**EXERCISE DATA:**
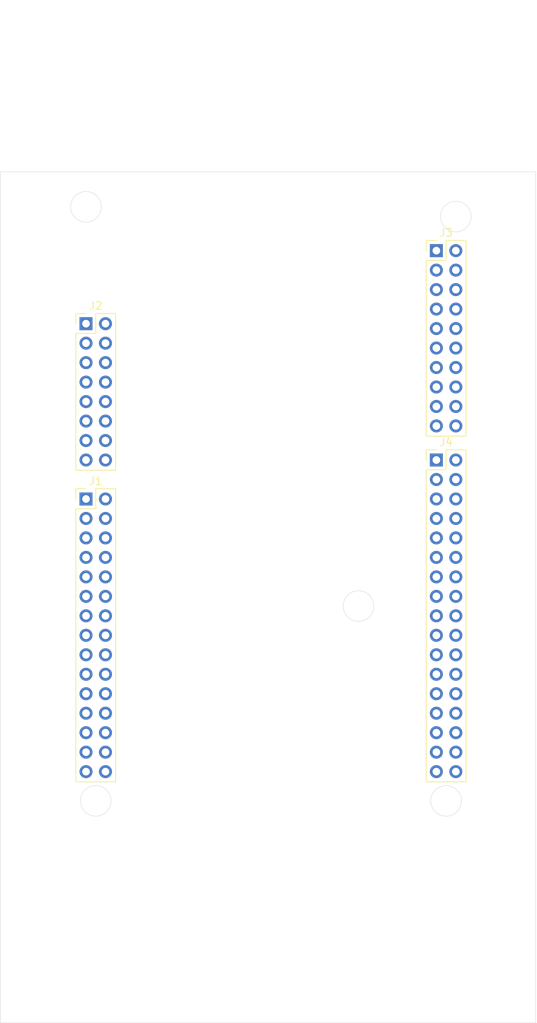
<source format=kicad_pcb>
(kicad_pcb
	(version 20240108)
	(generator "pcbnew")
	(generator_version "8.0")
	(general
		(thickness 1.6)
		(legacy_teardrops no)
	)
	(paper "A4")
	(title_block
		(title "STM32 Nucleo-144 Shield Template")
		(date "2026-02-28")
		(rev "v1.0_template")
	)
	(layers
		(0 "F.Cu" signal)
		(31 "B.Cu" signal)
		(32 "B.Adhes" user "B.Adhesive")
		(33 "F.Adhes" user "F.Adhesive")
		(34 "B.Paste" user)
		(35 "F.Paste" user)
		(36 "B.SilkS" user "B.Silkscreen")
		(37 "F.SilkS" user "F.Silkscreen")
		(38 "B.Mask" user)
		(39 "F.Mask" user)
		(40 "Dwgs.User" user "User.Drawings")
		(41 "Cmts.User" user "User.Comments")
		(42 "Eco1.User" user "User.Eco1")
		(43 "Eco2.User" user "User.Eco2")
		(44 "Edge.Cuts" user)
		(45 "Margin" user)
		(46 "B.CrtYd" user "B.Courtyard")
		(47 "F.CrtYd" user "F.Courtyard")
		(48 "B.Fab" user)
		(49 "F.Fab" user)
		(50 "User.1" user)
		(51 "User.2" user)
		(52 "User.3" user)
		(53 "User.4" user)
		(54 "User.5" user)
		(55 "User.6" user)
		(56 "User.7" user)
		(57 "User.8" user)
		(58 "User.9" user)
	)
	(setup
		(pad_to_mask_clearance 0)
		(allow_soldermask_bridges_in_footprints no)
		(pcbplotparams
			(layerselection 0x00010fc_ffffffff)
			(plot_on_all_layers_selection 0x0000000_00000000)
			(disableapertmacros no)
			(usegerberextensions no)
			(usegerberattributes yes)
			(usegerberadvancedattributes yes)
			(creategerberjobfile yes)
			(dashed_line_dash_ratio 12.000000)
			(dashed_line_gap_ratio 3.000000)
			(svgprecision 4)
			(plotframeref no)
			(viasonmask no)
			(mode 1)
			(useauxorigin no)
			(hpglpennumber 1)
			(hpglpenspeed 20)
			(hpglpendiameter 15.000000)
			(pdf_front_fp_property_popups yes)
			(pdf_back_fp_property_popups yes)
			(dxfpolygonmode yes)
			(dxfimperialunits yes)
			(dxfusepcbnewfont yes)
			(psnegative no)
			(psa4output no)
			(plotreference yes)
			(plotvalue yes)
			(plotfptext yes)
			(plotinvisibletext no)
			(sketchpadsonfab no)
			(subtractmaskfromsilk no)
			(outputformat 1)
			(mirror no)
			(drillshape 1)
			(scaleselection 1)
			(outputdirectory "")
		)
	)
	(net 0 "")
	(net 1 "PE3")
	(net 2 "PC3")
	(net 3 "PF8")
	(net 4 "unconnected-(J1-Pin_13-Pad13)")
	(net 5 "PF2")
	(net 6 "PD3")
	(net 7 "GND")
	(net 8 "PF5")
	(net 9 "PD4")
	(net 10 "PE6")
	(net 11 "PG1")
	(net 12 "PF3")
	(net 13 "PF9")
	(net 14 "PD7")
	(net 15 "PD5")
	(net 16 "PE4")
	(net 17 "PC0")
	(net 18 "PF1")
	(net 19 "PA3")
	(net 20 "PE5")
	(net 21 "PF0")
	(net 22 "PG0")
	(net 23 "PF10")
	(net 24 "PD0")
	(net 25 "PD6")
	(net 26 "PE2")
	(net 27 "PA7")
	(net 28 "PF7")
	(net 29 "PD1")
	(net 30 "PC10")
	(net 31 "RESET")
	(net 32 "PC9")
	(net 33 "PC8")
	(net 34 "IOREF")
	(net 35 "PC12")
	(net 36 "VIN")
	(net 37 "PD2")
	(net 38 "+3V3")
	(net 39 "PG2")
	(net 40 "unconnected-(J2-Pin_1-Pad1)")
	(net 41 "PC11")
	(net 42 "+5V")
	(net 43 "PG3")
	(net 44 "PD14")
	(net 45 "PB4")
	(net 46 "AVDD")
	(net 47 "PA5")
	(net 48 "PF12")
	(net 49 "PB5")
	(net 50 "PB13")
	(net 51 "PA15")
	(net 52 "PC7")
	(net 53 "PB15")
	(net 54 "PB3")
	(net 55 "PC6")
	(net 56 "PB8")
	(net 57 "PB12")
	(net 58 "PD15")
	(net 59 "PB9")
	(net 60 "PA4")
	(net 61 "PA6")
	(net 62 "PB2")
	(net 63 "PB6")
	(net 64 "PF4")
	(net 65 "PD13")
	(net 66 "PD11")
	(net 67 "PA0")
	(net 68 "AGND")
	(net 69 "PF15")
	(net 70 "PC2")
	(net 71 "PG14")
	(net 72 "PB11")
	(net 73 "PB10")
	(net 74 "PE14")
	(net 75 "PG9")
	(net 76 "PD12")
	(net 77 "PB1")
	(net 78 "PF14")
	(net 79 "PB0")
	(net 80 "PE15")
	(net 81 "PF13")
	(net 82 "PE9")
	(net 83 "PE10")
	(net 84 "PE8")
	(net 85 "PE11")
	(net 86 "PE0")
	(net 87 "PE12")
	(net 88 "PE13")
	(net 89 "PE7")
	(footprint "Connector_PinHeader_2.54mm:PinHeader_2x08_P2.54mm_Vertical" (layer "F.Cu") (at 88.9 81.28))
	(footprint "Connector_PinHeader_2.54mm:PinHeader_2x15_P2.54mm_Vertical" (layer "F.Cu") (at 88.9 104.14))
	(footprint "Connector_PinHeader_2.54mm:PinHeader_2x10_P2.54mm_Vertical" (layer "F.Cu") (at 134.62 71.755))
	(footprint "Connector_PinHeader_2.54mm:PinHeader_2x17_P2.54mm_Vertical" (layer "F.Cu") (at 134.62 99.06))
	(gr_circle
		(center 81.28 160.02)
		(end 82.042 160.02)
		(stroke
			(width 0.1)
			(type default)
		)
		(fill none)
		(layer "Dwgs.User")
		(uuid "42e7a4cb-c23a-4e3d-b935-bcf66f53373d")
	)
	(gr_circle
		(center 144.78 160.02)
		(end 145.542 160.02)
		(stroke
			(width 0.1)
			(type default)
		)
		(fill none)
		(layer "Dwgs.User")
		(uuid "5da3c6b7-e998-423c-b0ab-e00d8e2a15b9")
	)
	(gr_circle
		(center 81.28 45.72)
		(end 81.28 44.958)
		(stroke
			(width 0.1)
			(type default)
		)
		(fill none)
		(layer "Dwgs.User")
		(uuid "a73dd8b1-5e69-4829-9599-d5b1f7899cc6")
	)
	(gr_circle
		(center 142.24 160.02)
		(end 143.002 160.02)
		(stroke
			(width 0.1)
			(type default)
		)
		(fill none)
		(layer "Dwgs.User")
		(uuid "caf435b5-613d-4955-a3ec-1a56b9ed5618")
	)
	(gr_rect
		(start 77.724 39.116)
		(end 147.724114 172.45711)
		(stroke
			(width 0.1)
			(type default)
		)
		(fill none)
		(layer "Dwgs.User")
		(uuid "cc2c1587-1ba5-4f1f-a693-ae9cf9199b32")
	)
	(gr_circle
		(center 83.82 160.02)
		(end 84.582 160.02)
		(stroke
			(width 0.1)
			(type default)
		)
		(fill none)
		(layer "Dwgs.User")
		(uuid "d633d66b-b459-404d-bc0b-7362455f753d")
	)
	(gr_circle
		(center 81.28 43.18)
		(end 81.28 42.418)
		(stroke
			(width 0.1)
			(type default)
		)
		(fill none)
		(layer "Dwgs.User")
		(uuid "e06e8d73-8270-4cbc-a350-bc6ed5a900f6")
	)
	(gr_circle
		(center 90.17 143.51)
		(end 92.17 143.51)
		(stroke
			(width 0.05)
			(type default)
		)
		(fill none)
		(layer "Edge.Cuts")
		(uuid "00f5abe8-8b10-4772-afe8-b2d00a0f6b31")
	)
	(gr_rect
		(start 77.724 61.468)
		(end 147.574 172.466)
		(stroke
			(width 0.05)
			(type default)
		)
		(fill none)
		(layer "Edge.Cuts")
		(uuid "1d7402d1-ecde-4424-824f-ecfdcae28856")
	)
	(gr_circle
		(center 137.16 67.31)
		(end 139.16 67.31)
		(stroke
			(width 0.05)
			(type default)
		)
		(fill none)
		(layer "Edge.Cuts")
		(uuid "2790d2ce-276c-4a00-b4fc-630b85e9b8ad")
	)
	(gr_circle
		(center 124.46 118.11)
		(end 126.46 118.11)
		(stroke
			(width 0.05)
			(type default)
		)
		(fill none)
		(layer "Edge.Cuts")
		(uuid "55371f77-5c5d-4afe-8622-c1723dfbb293")
	)
	(gr_circle
		(center 88.9 66.04)
		(end 90.9 66.04)
		(stroke
			(width 0.05)
			(type default)
		)
		(fill none)
		(layer "Edge.Cuts")
		(uuid "bec592cd-ab0a-4aba-929a-21c6aefd14e3")
	)
	(gr_circle
		(center 135.89 143.51)
		(end 137.89 143.51)
		(stroke
			(width 0.05)
			(type default)
		)
		(fill none)
		(layer "Edge.Cuts")
		(uuid "f17adc38-d7f2-4d8a-b71e-d8c2db6a1768")
	)
	(group ""
		(uuid "a793e2ba-41b8-4b4f-a3a9-eb9e8253c207")
		(members "00f5abe8-8b10-4772-afe8-b2d00a0f6b31" "09b05f0b-2077-49c9-9edb-f4dbb32796a2"
			"1d7402d1-ecde-4424-824f-ecfdcae28856" "2790d2ce-276c-4a00-b4fc-630b85e9b8ad"
			"3e86f19b-ad0e-49d8-824f-ddfe80dde0e2" "42e7a4cb-c23a-4e3d-b935-bcf66f53373d"
			"55371f77-5c5d-4afe-8622-c1723dfbb293" "5da3c6b7-e998-423c-b0ab-e00d8e2a15b9"
			"a73dd8b1-5e69-4829-9599-d5b1f7899cc6" "adcc34f4-b55e-4050-a5e0-efa7c6ddf56a"
			"bec592cd-ab0a-4aba-929a-21c6aefd14e3" "caf435b5-613d-4955-a3ec-1a56b9ed5618"
			"cc2c1587-1ba5-4f1f-a693-ae9cf9199b32" "d633d66b-b459-404d-bc0b-7362455f753d"
			"e06e8d73-8270-4cbc-a350-bc6ed5a900f6" "eb641b6e-4f83-4829-a999-19935943ce1e"
			"f17adc38-d7f2-4d8a-b71e-d8c2db6a1768"
		)
	)
)

</source>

**EXERCISE REQUIREMENTS:**
Show every line of the listing that includes the word "SilkS".

**EXERCISE OUTPUT:**
		(36 "B.SilkS" user "B.Silkscreen")
		(37 "F.SilkS" user "F.Silkscreen")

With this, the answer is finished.